Denoising-Contrastive Alignment for Continuous Sign Language Recognition
Leming Guo, Wanli Xue, Shengyong Chen
TL;DR
This work tackles continuous sign language recognition (CSLR) by introducing Denoising-Contrastive Alignment (DCA), which leverages textual grammar to guide video representations. It combines Contrastive Instance Alignment (CIA) for sign-gloss correspondence with a Denoising-Diffusion Alignment (DDA) that aligns global gloss context through a diffusion-based autoencoder, aided by a gloss encoder informed by a fine-tuned language model. By integrating a mutual projection between video and gloss features and a gradient-modulated optimization, DCA achieves state-of-the-art results on PHOENIX-2014, PHOENIX-2014T, and CSL-Daily, while enhancing global temporal context learning. The approach demonstrates the practical impact of textual-grammar guidance for refining visual representations in CSLR, albeit with higher training-time overhead that invites further efficiency work.
Abstract
Continuous sign language recognition (CSLR) aims to recognize signs in untrimmed sign language videos to textual glosses. A key challenge of CSLR is achieving effective cross-modality alignment between video and gloss sequences to enhance video representation.
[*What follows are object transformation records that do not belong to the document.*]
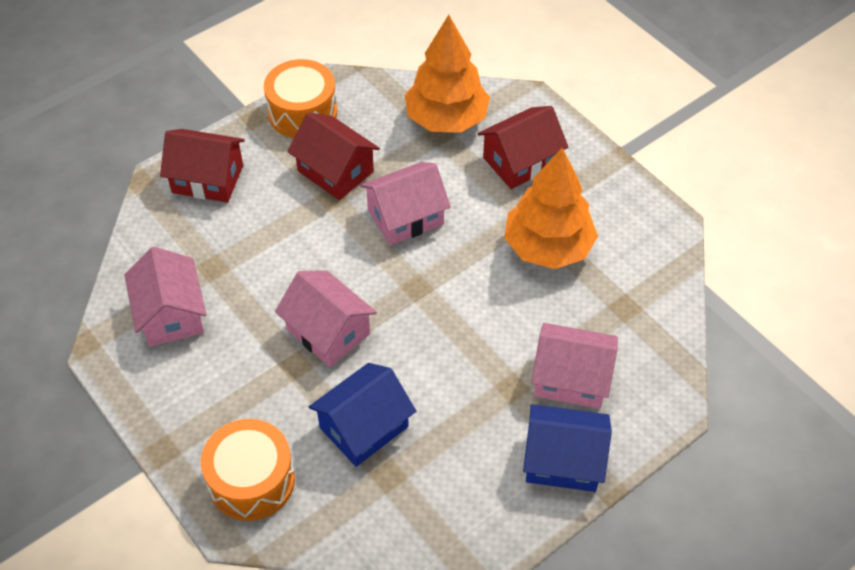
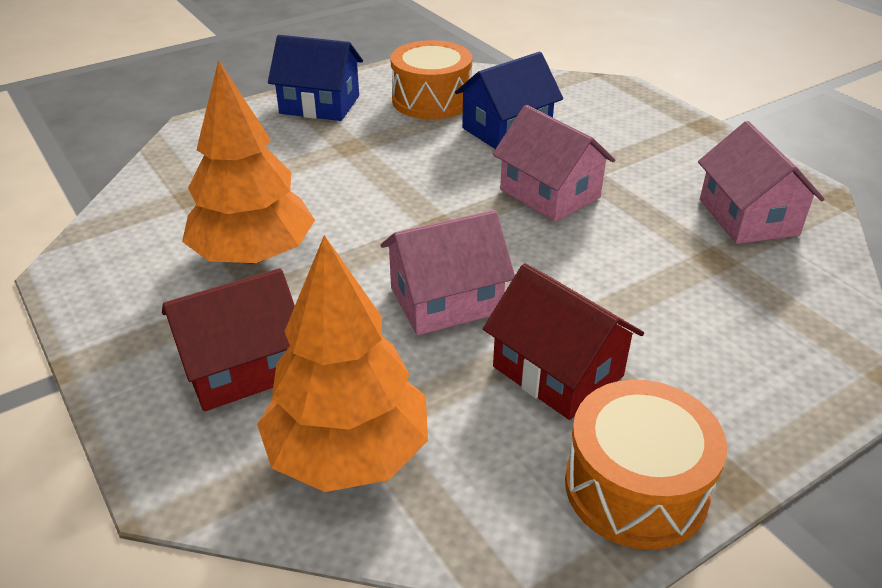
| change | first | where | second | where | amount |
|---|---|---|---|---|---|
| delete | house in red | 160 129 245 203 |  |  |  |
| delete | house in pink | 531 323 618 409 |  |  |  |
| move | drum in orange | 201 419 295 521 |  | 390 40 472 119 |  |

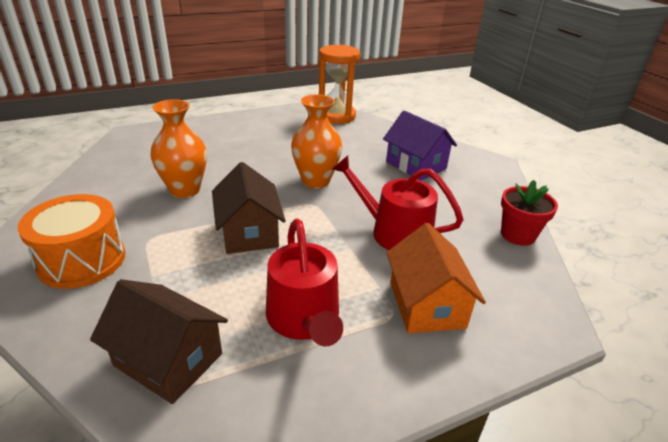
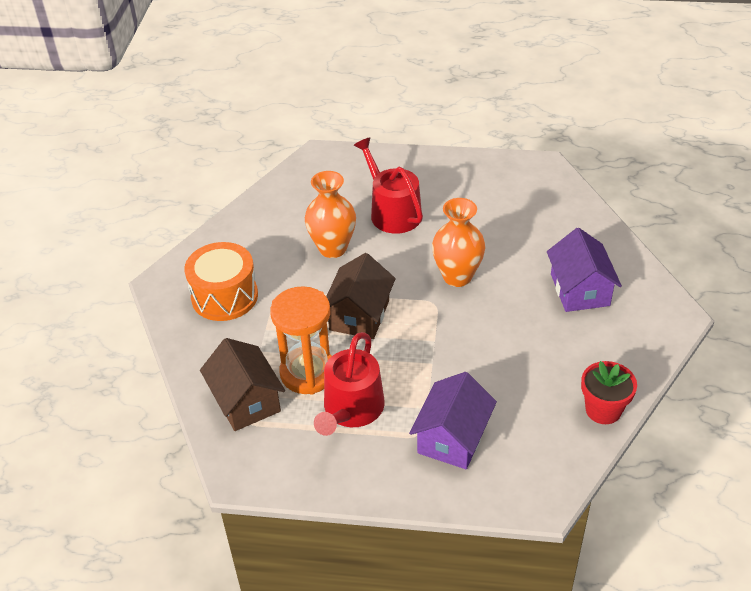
| change | first | where | second | where | amount |
|---|---|---|---|---|---|
| move | hourglass in orange | 319 45 360 124 |  | 270 286 332 395 |  |
| move | watering can in red | 332 155 464 250 |  | 354 137 423 234 |  |
| recolor | house in orange | 386 223 486 333 | house in purple | 409 372 497 469 |  |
However, current cross-modality alignment paradigms often neglect the role of textual grammar to guide the video representation in learning global temporal context, which adversely affects recognition performance. To tackle this limitation, we propose a Denoising-Contrastive Alignment (DCA) paradigm. DCA creatively leverages textual grammar to enhance video representations through two complementary approaches: modeling the instance correspondence between signs and glosses from a discrimination perspective and aligning their global context from a generative perspective. Specifically, DCA accomplishes flexible instance-level correspondence between signs and glosses using a contrastive loss. Building on this, DCA models global context alignment between the video and gloss sequences by denoising the gloss representation from noise, guided by video representation. Additionally, DCA introduces gradient modulation to optimize the alignment and recognition gradients, ensuring a more effective learning process. By integrating gloss-wise and global context knowledge, DCA significantly enhances video representations for CSLR tasks. Experimental results across public benchmarks validate the effectiveness of DCA and confirm its video representation enhancement feasibility.